I’ll give it a go once I have time to go back on it.

The sum is over the last scope.SAD.sad_reference_length samples.
For every sample i of the potential triggering trace, calculate the sum of

abs(ref_trace[j] - trig_trace[i+j])
for j in range(0, scope.SAD.sad_reference_length).

Since the traces samples are mapped to floats in the range +/- 0.5, multiply the result by 2**8. If this is less than scope.sad.threshold, then a trigger would be generated on sample i + scope.SAD.sad_reference_length + scope.SAD.latency.

OK, will try that. In the meantime I made a pickle of the first ADC trace like here, since I could’t find easier way to share it and compare to yours, like this:

I zip-ped the pickle to be able to upload the 50k samples here, hopefully it’ll work:

pickled_trace.zip (89.5 KB)

(could try CSV or something else if there is version mismatch or something)

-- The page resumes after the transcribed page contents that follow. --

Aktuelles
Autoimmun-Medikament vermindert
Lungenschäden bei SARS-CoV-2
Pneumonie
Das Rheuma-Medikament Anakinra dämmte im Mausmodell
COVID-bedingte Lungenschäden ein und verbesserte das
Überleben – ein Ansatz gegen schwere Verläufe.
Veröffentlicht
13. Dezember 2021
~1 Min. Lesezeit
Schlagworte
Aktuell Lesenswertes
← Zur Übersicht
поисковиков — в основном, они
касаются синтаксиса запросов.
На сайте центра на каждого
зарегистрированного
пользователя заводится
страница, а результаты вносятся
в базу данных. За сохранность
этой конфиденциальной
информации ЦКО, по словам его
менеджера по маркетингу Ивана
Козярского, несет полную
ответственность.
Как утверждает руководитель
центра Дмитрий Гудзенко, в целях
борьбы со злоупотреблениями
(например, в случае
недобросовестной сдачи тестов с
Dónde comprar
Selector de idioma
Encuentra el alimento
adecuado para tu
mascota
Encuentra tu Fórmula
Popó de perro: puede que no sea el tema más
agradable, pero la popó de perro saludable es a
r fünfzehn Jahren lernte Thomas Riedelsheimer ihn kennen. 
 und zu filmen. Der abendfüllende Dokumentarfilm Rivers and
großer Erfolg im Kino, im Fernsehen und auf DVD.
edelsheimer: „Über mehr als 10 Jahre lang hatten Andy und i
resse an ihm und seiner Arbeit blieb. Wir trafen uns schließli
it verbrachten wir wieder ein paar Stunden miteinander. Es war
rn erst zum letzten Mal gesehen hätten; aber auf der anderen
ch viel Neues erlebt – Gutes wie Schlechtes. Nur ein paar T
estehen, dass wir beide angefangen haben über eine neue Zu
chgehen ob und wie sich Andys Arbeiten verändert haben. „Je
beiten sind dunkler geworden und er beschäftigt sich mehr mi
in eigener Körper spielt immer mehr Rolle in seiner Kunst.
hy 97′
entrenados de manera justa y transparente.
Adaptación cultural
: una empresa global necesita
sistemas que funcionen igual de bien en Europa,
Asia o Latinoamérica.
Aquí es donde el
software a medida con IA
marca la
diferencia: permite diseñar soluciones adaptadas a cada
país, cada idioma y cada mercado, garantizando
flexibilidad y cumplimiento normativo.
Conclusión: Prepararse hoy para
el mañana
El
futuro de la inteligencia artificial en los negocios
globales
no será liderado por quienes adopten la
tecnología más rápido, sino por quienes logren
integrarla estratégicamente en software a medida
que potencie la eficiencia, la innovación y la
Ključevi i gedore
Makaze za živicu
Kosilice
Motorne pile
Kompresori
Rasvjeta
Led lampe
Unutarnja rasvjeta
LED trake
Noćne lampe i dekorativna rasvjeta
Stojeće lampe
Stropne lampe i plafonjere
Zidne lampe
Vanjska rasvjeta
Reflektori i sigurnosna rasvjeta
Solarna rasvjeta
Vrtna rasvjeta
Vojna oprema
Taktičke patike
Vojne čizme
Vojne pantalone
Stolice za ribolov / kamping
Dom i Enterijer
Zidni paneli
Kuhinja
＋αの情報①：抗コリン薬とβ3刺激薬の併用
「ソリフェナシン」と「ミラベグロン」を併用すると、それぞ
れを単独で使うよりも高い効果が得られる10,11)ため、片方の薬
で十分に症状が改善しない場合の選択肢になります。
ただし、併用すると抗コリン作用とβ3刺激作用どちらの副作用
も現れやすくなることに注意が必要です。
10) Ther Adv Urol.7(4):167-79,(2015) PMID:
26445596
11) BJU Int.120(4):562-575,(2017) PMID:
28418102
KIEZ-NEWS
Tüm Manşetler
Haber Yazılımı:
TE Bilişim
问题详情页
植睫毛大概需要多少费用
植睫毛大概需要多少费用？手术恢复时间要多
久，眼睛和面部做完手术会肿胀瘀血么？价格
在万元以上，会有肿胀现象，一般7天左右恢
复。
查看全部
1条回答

So to load it so that you can graph it, just unzip it:

import pickle
o = pickle.load(open("pickled_trace", "rb"))
print(len(o)) # should be 50000
print(o) # or graph etc.

Could you possibly share your own .hex (maybe .elf file) that makes it work for you in the vanilla unedited notebook? And the first ADC trace (pickle maybe?). I’ll try to work backwards from it.

I’ve tried few compilers (9-2019-q4-0ubuntu1, GNU Arm Embedded Toolchain 10-2020-q4-major), padded the data stripped from start to make it show right in the graph with numpy/bokeh, but still can’t get to the right SAD threshold.

Finally!! Made multiple SAD work on CW313+ATSAM4S2AA target.

This part with hover helped extremely, don’t know why damn bokeh graphs can’t have it by default, adding hover over show of value of point with the HoverTool (import it before). So if you have figure named o, adding hover value is like this:

o = figure(plot_width=1200)

o.add_tools(HoverTool(show_arrow=False, line_policy='next', tooltips=[
    ('X_value', '@x'),
    ('Y_value', '@y')
]))

The hover tool is an absolute must for getting the reference right

Hover value then can be used to set your reference scope.SAD.reference as Jean Pierre pointed.

Now maybe I’ve set reference too far right or a bit too wide, but works on capture of 9 adc segments. Could probably get better results by choosing better reference, but at least I now have idea how it works.